Um porta-voz da CVS se recusou a comentar sobre “protocolos ou dispositivos de segurança específicos”, mas escreveu que “a segurança de nossos funcionários e pacientes é uma prioridade máxima e estamos comprometidos em manter os mais altos padrões de segurança física”.
“Cofres que não são seguros”Rowley e Omo afirmam que corrigir as falhas de segurança da Securam Locks é possível — sua própria ferramenta CodeSnatch, aliás, poderia ser usada para atualizar o firmware das fechaduras. Mas qualquer correção desse tipo teria que ser implementada manualmente, fechadura por fechadura, um processo lento e caro.
Embora Omo e Rowley não divulguem os detalhes técnicos completos nem qualquer código de prova de conceito para suas técnicas, eles alertam que outros com intenções menos benevolentes ainda podem descobrir como replicar seus truques de arrombamento de cofres. "Se você tiver o hardware e for habilidoso na arte, isso levaria aproximadamente uma semana", diz Omo.
Apesar do risco, ele e Rowley decidiram tornar pública sua pesquisa, para alertar os proprietários de cofres de que suas caixas de metal trancadas podem não ser tão seguras quanto imaginam. De forma mais ampla, Omo afirma que eles queriam chamar a atenção para as grandes lacunas nos padrões de segurança cibernética dos EUA para produtos de consumo. As fechaduras Securam são certificadas pelo Underwriters Laboratory, ele ressalta — mas apresentam falhas críticas de segurança que serão difíceis de corrigir. (O Underwriters Laboratory não respondeu imediatamente ao pedido de comentário da WIRED.)
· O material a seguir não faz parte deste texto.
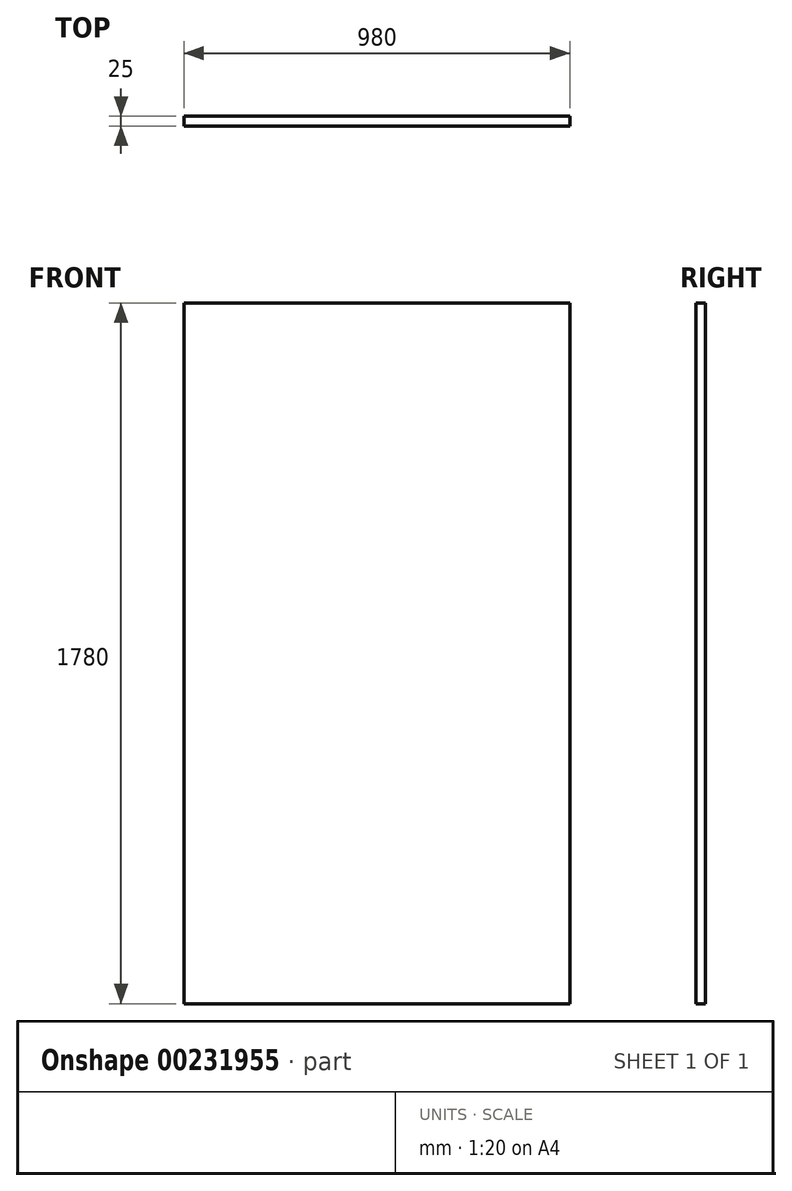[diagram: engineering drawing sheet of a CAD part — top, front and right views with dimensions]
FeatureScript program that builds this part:
annotation { "Feature Type Name" : "Feature", "Feature Type Description" : "" }
export const myFeature = defineFeature(function(context is Context, id is Id, definition is map)
    precondition{}
    {
        {
            var Q0;
            Q0=qCreatedBy(makeId("Front.planeOp"),FACE);
            var sketch = newSketch(context, id + "F0", { "sketchPlane" : qUnion([Q0])});
            skLineSegment(sketch, "E0.bottom", {"start": v(-490, 890) * mm, "end": v(490, 890) * mm});
            skLineSegment(sketch, "E0.top", {"start": v(-490, -890) * mm, "end": v(490, -890) * mm});
            skLineSegment(sketch, "E0.left", {"start": v(-490, 890) * mm, "end": v(-490, -890) * mm});
            skLineSegment(sketch, "E0.right", {"start": v(490, 890) * mm, "end": v(490, -890) * mm});
            skPoint(sketch, "E0.middle", {"position": v(0, 0) * mm});
            skSolve(sketch);
        }
        {
            var Q0;
            Q0 = qSketchRegion(id + "F0", true);
            extrude(context, id + "F1", {"entities" : qUnion([Q0]), "depth" : 25 * mm});
        }
    });
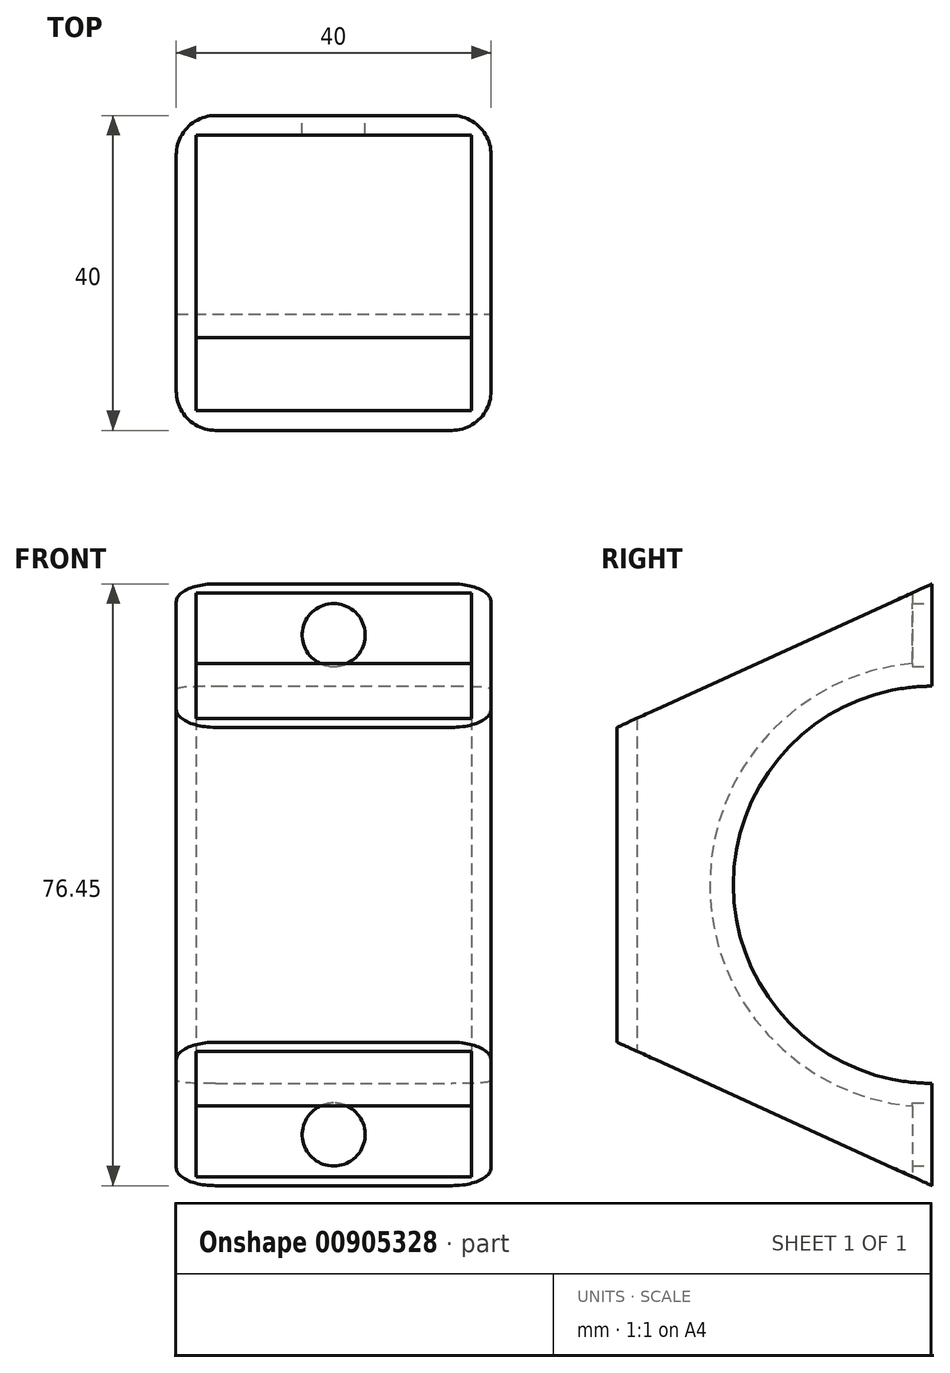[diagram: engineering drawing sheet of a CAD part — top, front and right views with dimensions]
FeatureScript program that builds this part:
annotation { "Feature Type Name" : "Feature", "Feature Type Description" : "" }
export const myFeature = defineFeature(function(context is Context, id is Id, definition is map)
    precondition{}
    {
        {
            var Q0;
            Q0=qCreatedBy(makeId("Top.planeOp"),FACE);
            var sketch = newSketch(context, id + "F0", { "sketchPlane" : qUnion([Q0])});
            skLineSegment(sketch, "E0.bottom", {"start": v(-20, 20) * mm, "end": v(20, 20) * mm});
            skLineSegment(sketch, "E0.top", {"start": v(-20, -20) * mm, "end": v(20, -20) * mm});
            skLineSegment(sketch, "E0.left", {"start": v(-20, 20) * mm, "end": v(-20, -20) * mm});
            skLineSegment(sketch, "E0.right", {"start": v(20, 20) * mm, "end": v(20, -20) * mm});
            skLineSegment(sketch, "E1.bottom", {"start": v(-17.5, 17.5) * mm, "end": v(17.5, 17.5) * mm});
            skLineSegment(sketch, "E1.top", {"start": v(-17.5, -17.5) * mm, "end": v(17.5, -17.5) * mm});
            skLineSegment(sketch, "E1.left", {"start": v(-17.5, 17.5) * mm, "end": v(-17.5, -17.5) * mm});
            skLineSegment(sketch, "E1.right", {"start": v(17.5, 17.5) * mm, "end": v(17.5, -17.5) * mm});
            skSolve(sketch);
        }
        {
            var Q0;
            Q0=qSketchRegion(id+"F0",true);
            extrude(context, id + "F1", {"entities" : qUnion([Q0]), "depth" : 100 * mm, "offsetDistance" : 25 * mm});
        }
        {
            var Q0;
            Q0=makeQuery(id+"F1.opExtrude","SWEPT_FACE",FACE,{"disambiguationData":[OSD([sQuery(id+"F0.wireOp",EDGE,"E0.right")])]});
            var sketch = newSketch(context, id + "F2", { "sketchPlane" : qUnion([Q0])});
            skArc(sketch, "E2", {"start": v(20, 75.8) * mm, "mid": v(-5.23, 50.57) * mm, "end": v(20, 25.34) * mm});
            skArc(sketch, "E3", {"start": v(20, 78.8) * mm, "mid": v(-8.23, 50.57) * mm, "end": v(20, 22.34) * mm});
            skLineSegment(sketch, "E4", {"start": v(20, 78.8) * mm, "end": v(20, 22.34) * mm});
            skLineSegment(sketch, "E5", {"start": v(-20, 70.57) * mm, "end": v(-20, 30.57) * mm});
            skLineSegment(sketch, "E6", {"start": v(20, 22.34) * mm, "end": v(20, 12.34) * mm});
            skLineSegment(sketch, "E7", {"start": v(20, 12.34) * mm, "end": v(-20, 30.57) * mm});
            skLineSegment(sketch, "E8", {"start": v(20, 78.8) * mm, "end": v(20, 88.8) * mm});
            skLineSegment(sketch, "E9", {"start": v(20, 88.8) * mm, "end": v(-20, 70.57) * mm});
            skSolve(sketch);
        }
        {
            var Q0;
            {var subQ0=sQuery(id+"F2.wireOp",EDGE,"E2");Q0=makeQuery(id+"F2.imprint","IMPRINT",FACE,{"disambiguationData":[TD([[makeQuery(id+"F2.imprint","IMPRINT",EDGE,{"derivedFrom":subQ0}),1.0]])]});}
            var Q1;
            {var subQ0=sQuery(id+"F2.wireOp",EDGE,"E2");Q1=makeQuery(id+"F2.imprint","IMPRINT",FACE,{"disambiguationData":[TD([[makeQuery(id+"F2.imprint","IMPRINT",EDGE,{"derivedFrom":subQ0}),-1.0]])]});}
            var Q2;
            {var subQ0=sQuery(id+"F2.wireOp",EDGE,"E7");Q2=makeQuery(id+"F2.imprint","IMPRINT",FACE,{"disambiguationData":[TD([[makeQuery(id+"F2.imprint","IMPRINT",EDGE,{"derivedFrom":subQ0}),1.0]])]});}
            var Q3;
            {var subQ0=sQuery(id+"F2.wireOp",EDGE,"E9");Q3=makeQuery(id+"F2.imprint","IMPRINT",FACE,{"disambiguationData":[TD([[makeQuery(id+"F2.imprint","IMPRINT",EDGE,{"derivedFrom":subQ0}),-1.0]])]});}
            extrude(context, id + "F3", {"entities" : qUnion([Q0, Q1, Q2, Q3]), "operationType" : NewBodyOperationType.REMOVE, "endBound" : BoundingType.THROUGH_ALL, "oppositeDirection" : true, "depth" : 25 * mm, "offsetDistance" : 25 * mm});
        }
        {
            var Q0;
            {var subQ0=sQuery(id+"F2.wireOp",EDGE,"E2");Q0=makeQuery(id+"F2.imprint","IMPRINT",FACE,{"disambiguationData":[TD([[makeQuery(id+"F2.imprint","IMPRINT",EDGE,{"derivedFrom":subQ0}),-1.0]])]});}
            extrude(context, id + "F4", {"entities" : qUnion([Q0]), "operationType" : NewBodyOperationType.ADD, "oppositeDirection" : true, "depth" : 40 * mm, "offsetDistance" : 25 * mm});
        }
        {
            var Q0;
            {var subQ0=sQuery(id+"F2.wireOp",EDGE,"E4");Q0=makeQuery(id+"F4.boolean.opBoolean","MERGE",FACE,{"derivedFrom":[makeQuery(id+"F3.boolean.opBoolean","SPLIT",FACE,{"disambiguationData":[TD([makeQuery(id+"F3.opExtrude","SWEPT_FACE",FACE,{"disambiguationData":[OSD([sQuery(id+"F2.wireOp",EDGE,"E9")])]})])],"derivedFrom":makeQuery(id+"F1.opExtrude","SWEPT_FACE",FACE,{"disambiguationData":[OSD([sQuery(id+"F0.wireOp",EDGE,"E0.bottom")])]})}),makeQuery(id+"F4.opExtrude","SWEPT_FACE",FACE,{"disambiguationData":[OSD([subQ0]),TDD([makeQuery(id+"F2.imprint","IMPRINT",EDGE,{"disambiguationData":[TD([[makeQuery(id+"F2.imprint","INTERSECT",VERTEX,{"disambiguationData":[OD(0.0)],"derivedFrom":[sQuery(id+"F2.wireOp",EDGE,"E2"),subQ0]}),1.0]])],"derivedFrom":subQ0})])]})]});}
            var sketch = newSketch(context, id + "F5", { "sketchPlane" : qUnion([Q0])});
            skCircle(sketch, "E10", {"center": v(0, 82.3) * mm, "radius": 4 * mm});
            skSolve(sketch);
        }
        {
            var Q0;
            Q0=qSketchRegion(id+"F5",true);
            extrude(context, id + "F6", {"entities" : qUnion([Q0]), "operationType" : NewBodyOperationType.REMOVE, "oppositeDirection" : true, "depth" : 2.5 * mm, "offsetDistance" : 25 * mm});
        }
        {
            var Q0;
            {var subQ0=sQuery(id+"F2.wireOp",EDGE,"E4");Q0=makeQuery(id+"F4.boolean.opBoolean","MERGE",FACE,{"derivedFrom":[makeQuery(id+"F3.boolean.opBoolean","SPLIT",FACE,{"disambiguationData":[TD([makeQuery(id+"F3.opExtrude","SWEPT_FACE",FACE,{"disambiguationData":[OSD([sQuery(id+"F2.wireOp",EDGE,"E7")])]})])],"derivedFrom":makeQuery(id+"F1.opExtrude","SWEPT_FACE",FACE,{"disambiguationData":[OSD([sQuery(id+"F0.wireOp",EDGE,"E0.bottom")])]})}),makeQuery(id+"F4.opExtrude","SWEPT_FACE",FACE,{"disambiguationData":[OSD([subQ0]),TDD([makeQuery(id+"F2.imprint","IMPRINT",EDGE,{"disambiguationData":[TD([[makeQuery(id+"F2.imprint","INTERSECT",VERTEX,{"disambiguationData":[OD(1.0)],"derivedFrom":[sQuery(id+"F2.wireOp",EDGE,"E2"),subQ0]}),-1.0]])],"derivedFrom":subQ0})])]})]});}
            var sketch = newSketch(context, id + "F7", { "sketchPlane" : qUnion([Q0])});
            skLineSegment(sketch, "E11", {"start": v(0, 12.34) * mm, "end": v(0, 25.34) * mm});
            skCircle(sketch, "E12", {"center": v(0, 18.84) * mm, "radius": 4 * mm});
            skSolve(sketch);
        }
        {
            var Q0;
            Q0=qSketchRegion(id+"F7",true);
            extrude(context, id + "F8", {"entities" : qUnion([Q0]), "operationType" : NewBodyOperationType.REMOVE, "oppositeDirection" : true, "depth" : 2.5 * mm, "offsetDistance" : 25 * mm});
        }
        {
            var Q0;
            {var subQ0=sQuery(id+"F2.wireOp",EDGE,"E4");var subQ2=sQuery(id+"F0.wireOp",EDGE,"E0.bottom");var subQ3=sQuery(id+"F0.wireOp",EDGE,"E0.left");Q0=makeQuery(id+"F4.boolean.opBoolean","MERGE",EDGE,{"derivedFrom":[makeQuery(id+"F3.boolean.opBoolean","SPLIT",EDGE,{"disambiguationData":[TD([makeQuery(id+"F3.opExtrude","SWEPT_FACE",FACE,{"disambiguationData":[OSD([sQuery(id+"F2.wireOp",EDGE,"E9")])]})])],"derivedFrom":makeQuery(id+"F1.opExtrude","SWEPT_EDGE",EDGE,{"disambiguationData":[OSD([subQ2,subQ3])]})}),makeQuery(id+"F4.opExtrude","CAP_EDGE",EDGE,{"disambiguationData":[OSD([subQ0]),TDD([makeQuery(id+"F2.imprint","IMPRINT",EDGE,{"disambiguationData":[TD([[makeQuery(id+"F2.imprint","INTERSECT",VERTEX,{"disambiguationData":[OD(0.0)],"derivedFrom":[sQuery(id+"F2.wireOp",EDGE,"E2"),subQ0]}),1.0]])],"derivedFrom":subQ0})])],"isStart":false})]});}
            var Q1;
            {var subQ0=sQuery(id+"F2.wireOp",EDGE,"E4");var subQ2=sQuery(id+"F0.wireOp",EDGE,"E0.bottom");var subQ3=sQuery(id+"F0.wireOp",EDGE,"E0.left");Q1=makeQuery(id+"F4.boolean.opBoolean","MERGE",EDGE,{"derivedFrom":[makeQuery(id+"F3.boolean.opBoolean","SPLIT",EDGE,{"disambiguationData":[TD([makeQuery(id+"F3.opExtrude","SWEPT_FACE",FACE,{"disambiguationData":[OSD([sQuery(id+"F2.wireOp",EDGE,"E7")])]})])],"derivedFrom":makeQuery(id+"F1.opExtrude","SWEPT_EDGE",EDGE,{"disambiguationData":[OSD([subQ2,subQ3])]})}),makeQuery(id+"F4.opExtrude","CAP_EDGE",EDGE,{"disambiguationData":[OSD([subQ0]),TDD([makeQuery(id+"F2.imprint","IMPRINT",EDGE,{"disambiguationData":[TD([[makeQuery(id+"F2.imprint","INTERSECT",VERTEX,{"disambiguationData":[OD(1.0)],"derivedFrom":[sQuery(id+"F2.wireOp",EDGE,"E2"),subQ0]}),-1.0]])],"derivedFrom":subQ0})])],"isStart":false})]});}
            var Q2;
            Q2=makeQuery(id+"F1.opExtrude","SWEPT_EDGE",EDGE,{"disambiguationData":[OSD([sQuery(id+"F0.wireOp",EDGE,"E0.top"),sQuery(id+"F0.wireOp",EDGE,"E0.left")])]});
            var Q3;
            Q3=makeQuery(id+"F1.opExtrude","SWEPT_EDGE",EDGE,{"disambiguationData":[OSD([sQuery(id+"F0.wireOp",EDGE,"E0.top"),sQuery(id+"F0.wireOp",EDGE,"E0.right")])]});
            var Q4;
            {var subQ0=sQuery(id+"F2.wireOp",EDGE,"E4");var subQ2=sQuery(id+"F0.wireOp",EDGE,"E0.bottom");var subQ3=sQuery(id+"F0.wireOp",EDGE,"E0.right");Q4=makeQuery(id+"F4.boolean.opBoolean","MERGE",EDGE,{"derivedFrom":[makeQuery(id+"F3.boolean.opBoolean","SPLIT",EDGE,{"disambiguationData":[TD([makeQuery(id+"F3.opExtrude","SWEPT_FACE",FACE,{"disambiguationData":[OSD([sQuery(id+"F2.wireOp",EDGE,"E7")])]})])],"derivedFrom":makeQuery(id+"F1.opExtrude","SWEPT_EDGE",EDGE,{"disambiguationData":[OSD([subQ2,subQ3])]})}),makeQuery(id+"F4.opExtrude","CAP_EDGE",EDGE,{"disambiguationData":[OSD([subQ0]),TDD([makeQuery(id+"F2.imprint","IMPRINT",EDGE,{"disambiguationData":[TD([[makeQuery(id+"F2.imprint","INTERSECT",VERTEX,{"disambiguationData":[OD(1.0)],"derivedFrom":[sQuery(id+"F2.wireOp",EDGE,"E2"),subQ0]}),-1.0]])],"derivedFrom":subQ0})])],"isStart":true})]});}
            var Q5;
            {var subQ0=sQuery(id+"F2.wireOp",EDGE,"E4");var subQ2=sQuery(id+"F0.wireOp",EDGE,"E0.bottom");var subQ3=sQuery(id+"F0.wireOp",EDGE,"E0.right");Q5=makeQuery(id+"F4.boolean.opBoolean","MERGE",EDGE,{"derivedFrom":[makeQuery(id+"F3.boolean.opBoolean","SPLIT",EDGE,{"disambiguationData":[TD([makeQuery(id+"F3.opExtrude","SWEPT_FACE",FACE,{"disambiguationData":[OSD([sQuery(id+"F2.wireOp",EDGE,"E9")])]})])],"derivedFrom":makeQuery(id+"F1.opExtrude","SWEPT_EDGE",EDGE,{"disambiguationData":[OSD([subQ2,subQ3])]})}),makeQuery(id+"F4.opExtrude","CAP_EDGE",EDGE,{"disambiguationData":[OSD([subQ0]),TDD([makeQuery(id+"F2.imprint","IMPRINT",EDGE,{"disambiguationData":[TD([[makeQuery(id+"F2.imprint","INTERSECT",VERTEX,{"disambiguationData":[OD(0.0)],"derivedFrom":[sQuery(id+"F2.wireOp",EDGE,"E2"),subQ0]}),1.0]])],"derivedFrom":subQ0})])],"isStart":true})]});}
            fillet(context, id + "F9", {"entities" : qUnion([Q0, Q1, Q2, Q3, Q4, Q5]), "radius" : 5 * mm, "tangentPropagation" : true, "allowEdgeOverflow" : false});
        }
    });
Enquanto isso, eles dizem, os proprietários de cofres deveriam pelo menos saber sobre as falhas de seus cofres — e não confiar em uma falsa sensação de segurança.
“Queremos que a Securam resolva isso, mas, mais importante, queremos que as pessoas saibam o quão grave isso pode ser”, diz Omo. “Fechaduras eletrônicas têm componentes eletrônicos dentro. E componentes eletrônicos são difíceis de proteger.”